O adeus ao maior brasileiro de todos os tempos deu novos contornos a um fenômeno bastante prevalente no seio do bolsonarismo: o patriotismo hipócrita.
A manifestação da vez eclodiu no futebol, o terreno fértil para a proliferação de cidadãos de bem cuja demonstração de amor à pátria se limita, pelo visto, à devoção de um fascista e todo seu fundamentalismo.
O patriotismo de araque – e desrespeito à memória do Brasil – escorreu do completo desprezo de campeões do tetra, do penta e da Seleção atual ao velório do tricampeão e principal jogador de futebol do Brasil e do mundo.
Sim, Pelé.
Quase nenhum desses jogadores do esporte reinventado pelo Rei teve a dignidade de se abalar até a Vila Belmiro para se despedir do atleta e se irmanar à comoção nacional pela perda do maior ídolo do país.
Era um gesto obrigatório a quem vestiu a camisa da Seleção para demarcar o valor histórico, esportivo e afetivo de Pelé e atestar a relevância incontornável para as glórias obtidas por todos em campo e junto à torcida.
Neymar, o atual camisa 10 do Brasil e ex-santista, preferiu ficar em Paris a tomar uma das aeronaves próprias e dar adeus ao principal nome do Santos.
Fãs e internautas fizeram circular uma proibição do PSG à saída do jogador para o velório – rapidamente desmentida pela mídia francesa.
Nem precisava. Neymar soube se impor quando quebrou regras da Seleção às vésperas da Copa para expressar apoio ao fascista Bolsonaro, cujo patriotismo levou à derrocada econômica do Brasil e a 700 mil mortos.

- Listagem fornecida -
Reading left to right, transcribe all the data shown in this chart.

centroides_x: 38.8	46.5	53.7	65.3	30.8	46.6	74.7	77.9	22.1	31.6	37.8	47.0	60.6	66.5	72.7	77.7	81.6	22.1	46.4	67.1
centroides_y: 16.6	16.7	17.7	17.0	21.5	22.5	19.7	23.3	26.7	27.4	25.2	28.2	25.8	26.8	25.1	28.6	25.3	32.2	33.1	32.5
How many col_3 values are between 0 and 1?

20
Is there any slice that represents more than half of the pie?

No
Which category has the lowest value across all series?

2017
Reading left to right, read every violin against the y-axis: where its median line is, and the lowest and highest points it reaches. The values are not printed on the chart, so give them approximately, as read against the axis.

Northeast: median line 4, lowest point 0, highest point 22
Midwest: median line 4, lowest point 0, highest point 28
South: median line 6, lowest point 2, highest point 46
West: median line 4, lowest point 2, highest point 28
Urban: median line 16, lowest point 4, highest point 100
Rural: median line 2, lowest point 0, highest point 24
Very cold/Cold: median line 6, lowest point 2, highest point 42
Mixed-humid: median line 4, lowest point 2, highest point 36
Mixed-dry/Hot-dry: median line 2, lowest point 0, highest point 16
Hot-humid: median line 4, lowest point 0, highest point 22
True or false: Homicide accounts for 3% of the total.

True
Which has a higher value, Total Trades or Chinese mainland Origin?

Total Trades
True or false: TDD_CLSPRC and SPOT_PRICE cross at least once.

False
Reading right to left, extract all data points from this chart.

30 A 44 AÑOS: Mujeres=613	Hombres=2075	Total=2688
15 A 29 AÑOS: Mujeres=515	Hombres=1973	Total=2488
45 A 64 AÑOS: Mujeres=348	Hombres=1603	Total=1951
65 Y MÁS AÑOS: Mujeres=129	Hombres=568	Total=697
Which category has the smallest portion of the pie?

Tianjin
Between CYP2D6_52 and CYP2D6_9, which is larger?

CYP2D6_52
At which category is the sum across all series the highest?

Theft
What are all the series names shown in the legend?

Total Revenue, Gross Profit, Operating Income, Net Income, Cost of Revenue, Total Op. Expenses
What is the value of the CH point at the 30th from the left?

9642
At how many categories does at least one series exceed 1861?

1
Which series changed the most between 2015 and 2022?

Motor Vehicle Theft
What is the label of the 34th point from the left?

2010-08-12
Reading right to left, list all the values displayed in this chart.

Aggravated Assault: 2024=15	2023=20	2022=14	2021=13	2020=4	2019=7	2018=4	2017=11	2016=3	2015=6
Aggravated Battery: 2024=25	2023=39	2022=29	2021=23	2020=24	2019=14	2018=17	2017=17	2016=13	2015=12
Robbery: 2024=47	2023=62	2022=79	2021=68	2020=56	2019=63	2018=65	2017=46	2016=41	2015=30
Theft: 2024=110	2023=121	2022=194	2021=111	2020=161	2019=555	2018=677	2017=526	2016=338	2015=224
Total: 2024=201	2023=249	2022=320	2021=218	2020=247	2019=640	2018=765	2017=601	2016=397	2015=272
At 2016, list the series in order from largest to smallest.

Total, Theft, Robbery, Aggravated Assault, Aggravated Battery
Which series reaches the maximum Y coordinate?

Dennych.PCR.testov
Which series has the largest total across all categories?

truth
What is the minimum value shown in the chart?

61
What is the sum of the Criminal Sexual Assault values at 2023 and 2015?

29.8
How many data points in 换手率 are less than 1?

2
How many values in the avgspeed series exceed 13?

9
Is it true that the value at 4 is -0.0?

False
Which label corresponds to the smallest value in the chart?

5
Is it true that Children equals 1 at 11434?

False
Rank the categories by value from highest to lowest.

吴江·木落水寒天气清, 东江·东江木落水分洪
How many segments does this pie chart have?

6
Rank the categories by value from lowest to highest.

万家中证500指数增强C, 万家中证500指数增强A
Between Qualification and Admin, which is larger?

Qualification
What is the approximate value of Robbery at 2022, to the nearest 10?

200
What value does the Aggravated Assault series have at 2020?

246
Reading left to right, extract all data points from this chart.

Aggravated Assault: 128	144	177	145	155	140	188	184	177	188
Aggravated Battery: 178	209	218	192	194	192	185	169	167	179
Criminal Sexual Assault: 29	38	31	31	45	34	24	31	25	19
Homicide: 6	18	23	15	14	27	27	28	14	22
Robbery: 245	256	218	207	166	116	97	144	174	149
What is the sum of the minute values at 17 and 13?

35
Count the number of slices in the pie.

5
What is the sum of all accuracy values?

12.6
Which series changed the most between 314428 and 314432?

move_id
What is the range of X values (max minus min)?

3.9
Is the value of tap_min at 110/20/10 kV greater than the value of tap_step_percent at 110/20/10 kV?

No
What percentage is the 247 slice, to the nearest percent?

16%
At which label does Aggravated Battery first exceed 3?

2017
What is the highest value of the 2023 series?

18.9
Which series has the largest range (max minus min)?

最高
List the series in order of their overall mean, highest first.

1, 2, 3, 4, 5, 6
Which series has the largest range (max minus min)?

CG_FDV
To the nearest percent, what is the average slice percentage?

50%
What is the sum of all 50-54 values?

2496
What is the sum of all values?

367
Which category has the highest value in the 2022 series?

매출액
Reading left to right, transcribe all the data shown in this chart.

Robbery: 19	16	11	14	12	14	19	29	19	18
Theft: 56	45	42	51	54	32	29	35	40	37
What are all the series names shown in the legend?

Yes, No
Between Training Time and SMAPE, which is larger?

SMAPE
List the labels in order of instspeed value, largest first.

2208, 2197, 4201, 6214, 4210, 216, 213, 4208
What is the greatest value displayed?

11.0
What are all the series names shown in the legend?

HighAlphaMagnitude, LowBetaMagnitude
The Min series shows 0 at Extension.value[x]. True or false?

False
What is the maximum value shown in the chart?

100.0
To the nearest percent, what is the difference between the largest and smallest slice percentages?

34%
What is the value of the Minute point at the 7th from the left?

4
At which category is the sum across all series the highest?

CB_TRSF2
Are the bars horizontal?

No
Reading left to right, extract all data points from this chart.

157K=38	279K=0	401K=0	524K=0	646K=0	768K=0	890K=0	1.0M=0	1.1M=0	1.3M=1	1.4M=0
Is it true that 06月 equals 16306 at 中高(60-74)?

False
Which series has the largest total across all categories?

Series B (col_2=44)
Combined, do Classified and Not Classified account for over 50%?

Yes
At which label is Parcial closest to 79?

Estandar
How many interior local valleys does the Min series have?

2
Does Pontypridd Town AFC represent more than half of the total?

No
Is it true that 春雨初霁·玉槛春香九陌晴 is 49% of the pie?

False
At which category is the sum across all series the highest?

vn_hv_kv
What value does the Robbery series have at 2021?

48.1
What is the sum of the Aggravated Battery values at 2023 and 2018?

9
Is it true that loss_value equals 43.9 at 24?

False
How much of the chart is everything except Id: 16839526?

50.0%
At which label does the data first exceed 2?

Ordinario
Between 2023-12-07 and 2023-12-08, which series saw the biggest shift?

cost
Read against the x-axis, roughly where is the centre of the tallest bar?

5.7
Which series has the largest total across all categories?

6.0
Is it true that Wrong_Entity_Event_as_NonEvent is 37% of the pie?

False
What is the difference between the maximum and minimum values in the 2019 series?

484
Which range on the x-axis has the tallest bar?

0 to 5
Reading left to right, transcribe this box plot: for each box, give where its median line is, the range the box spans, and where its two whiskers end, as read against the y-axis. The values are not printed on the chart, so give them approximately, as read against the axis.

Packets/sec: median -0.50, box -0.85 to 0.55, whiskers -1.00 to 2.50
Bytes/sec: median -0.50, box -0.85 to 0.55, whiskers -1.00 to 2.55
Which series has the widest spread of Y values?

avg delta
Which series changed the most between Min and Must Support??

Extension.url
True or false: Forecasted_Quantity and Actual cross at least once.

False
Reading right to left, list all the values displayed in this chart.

- Conjunto de exercícios -
**a)** Segundo o texto sobre a despedida de Pelé, onde Neymar preferiu ficar em vez de ir ao velório?
**b)** Transcreva fielmente um trecho do texto sobre a despedida de Pelé: comece nas palavras "Quase nenhum desses" e pare logo após "nome do Santos.".
**c)** Dê prosseguimento ao texto sobre a despedida de Pelé, escrevendo a parte que viria logo depois de sua última frase.

- Suas respostas -
**a)** Em Paris.

**b)**
Quase nenhum desses jogadores do esporte reinventado pelo Rei teve a dignidade de se abalar até a Vila Belmiro para se despedir do atleta e se irmanar à comoção nacional pela perda do maior ídolo do país.
Era um gesto obrigatório a quem vestiu a camisa da Seleção para demarcar o valor histórico, esportivo e afetivo de Pelé e atestar a relevância incontornável para as glórias obtidas por todos em campo e junto à torcida.
Neymar, o atual camisa 10 do Brasil e ex-santista, preferiu ficar em Paris a tomar uma das aeronaves próprias e dar adeus ao principal nome do Santos.

**c)**
No auge da pandemia em 2020, frise-se, Neymar chegou a articular jatinhos para levar amigos a uma festa só cancelada após críticas unânimes pela irresponsabilidade sanitária.
O desprezo por Pelé também imperou entre o grupo de patriotas da bola mais afeitos ao camarote da Fifa na Copa e menos à torcida brasileira no Catar.
Ronaldo, Roberto Carlos, Rivaldo e Kaká deram as costas à despedida do Rei em um ato óbvio de indiferença à memória e ao ídolo maior do esporte.
É um contraste absoluto com o falso patriotismo arrotado por Kaká no torneio ao criticar o brasileiro por “não respeitar os ídolos do futebol”.
A hipocrisia é, não por acaso, traço preponderante do bolsonarismo, a degeneração política endeusada por boa parte desses jogadores indiferentes ao Rei.
E cujo expoente supremo – é claro – cometeu crimes contra o país, ignorou a morte de Pelé e fugiu covardemente para o exterior com medo de ser preso.
Bolsonaro silenciou enquanto Lula, execrado por certa escória da bola, viajou a Santos, consolou parentes e se uniu ao povo no adeus ao Rei.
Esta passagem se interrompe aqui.